Purchasing Prescription Drugs from Canada: Savings and Safety

Guest Editorial

Volume CIII, No. 10October, 2003

Elizabeth A. Wennar, M.P.H., D.H.A.

(This commentary was submitted by the same organization that purchased the advertisement on page 9 of the October 2003 Allegro.)

Some Local 802 members work enough union jobs to get on the union’s health plan. But for those who don’t have prescription drug coverage, the option to buy drugs from Canada – at a substantial savings off U.S. retail prices – warrants a closer look.

In light of a recent House bill (H.R. 2427) that was passed allowing the reimportation of U.S. manufactured prescription drugs from Canada, and the controversy surrounding the risk and safety to American consumers, it’s become critical to help Americans make an informed decision.

The recent proliferation of Canadian mail order pharmacies offering significantly lower prices for brand-name prescriptions is due to the fact that the Patented Medications Price Review Board (a Canadian governmental agency) maintains strict price controls on drugs.
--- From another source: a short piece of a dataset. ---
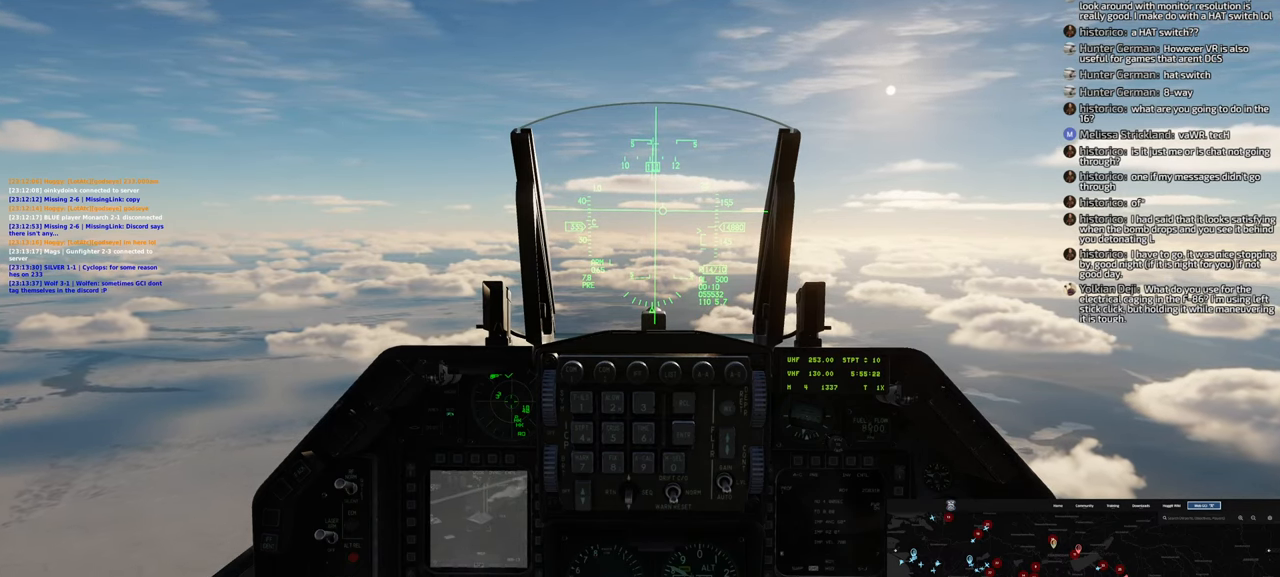
{"buttons": ["L1"], "left_stick": "center", "right_stick": "center", "events": []}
Add that to the favorable exchange rate and Americans can realize a savings of between 30 to 80 percent on their medications.

For instance, 100 tabs (10 mg each) of Prozac can cost $361.28 in the U.S.; the same amount can cost $115.93 in Canada.

Similarly, 60 tabs (10 mg each) of Tamoxifen can cost $142.44 in the U.S., which can be as cheap as $7.05 in Canada. (These figures are from the United Health Alliance and are expressed in U.S. currency.)

Today, there are an estimated two million Americans purchasing their prescriptions from Canadian mail order pharmacies.

At issue is whether this practice is legal and safe. Understandably, the FDA is concerned with the lack of oversight in cross-border drug sales. Although the drugs may be manufactured in the U.S. under the authority of the FDA, once they are exported to another country, they no longer fall under the FDA’s watchful eye.

In Canada, drugs are regulated by Health Canada, the equivalent of the FDA. The Canadian health ministry states that all imported drugs must be equally safe and effective whether they are for use by Canadians or for export.

The FDA has not identified any cases in the U.S. where individuals getting their medications from Canada have been harmed. In practice, the FDA and U.S. Customs have chosen not to enforce restrictions on individual consumers who import their prescriptions for “personal use.” Although the FDA says it reserves the right to go after individuals, it also states that their highest enforcement priority would not be actions against individual consumers.

Of course, the issue of patient safety is paramount. More importantly for consumers is how to distinguish quality providers from unscrupulous ones. Considering the risk involved in purchasing drugs over the Internet, your research here is critical.

Here are some suggested guidelines for utilizing a mail order pharmacy via the Internet:

  • The pharmacy should require you to complete a medical questionnaire signed by your physician and obtain an annual exam from your personal doctor. Beware of pharmacies that say you don’t need your personal physician involved nor a valid prescription.
  • Check to see if the pharmacy has been accredited by a U.S. body such as the Internet and Mail-Order Accreditation Commission (IMPAC) or the Verified Internet Pharmacy Provider (VIPPS). The consumer should be able to identify what the standards are that have been met under the accreditation. Confirmation should be available that a site visit to the mail order pharmacy was completed as part of the accreditation process.
  • The pharmacy should require a written prescription from the patient’s doctor and a listing of all medications that the individual is currently taking, including over-the-counter and herbal medicine.
  • The pharmacy must show evidence of licensing, certification and credentials of professionals and any accreditation on their Web site.
  • A physical location for the pharmacy should be listed with all contact information.
  • The patient or their physician should be able to get in touch directly with the staff pharmacist or physician.
  • There should be a dedicated customer service department available to answer your questions and track your orders.
  • All prescriptions must be provided in the manufacturer’s original sealed container.
  • The pharmacy should provide clearly stated privacy and security policies to protect the patient’s personal information.

If the mail order pharmacy you are considering doesn’t address the items listed here at a minimum, find one that does.

A prudent consumer should take the extra precautions when accessing medications via the Web. Lower pricing can be achieved without sacrificing quality and safety. Remember, the Internet is only a marketing tool.

Dr. Elizabeth Wennar is a principal with HealthInova, a consulting firm specializing in health resources management and acquisition and development for health systems and provider organizations.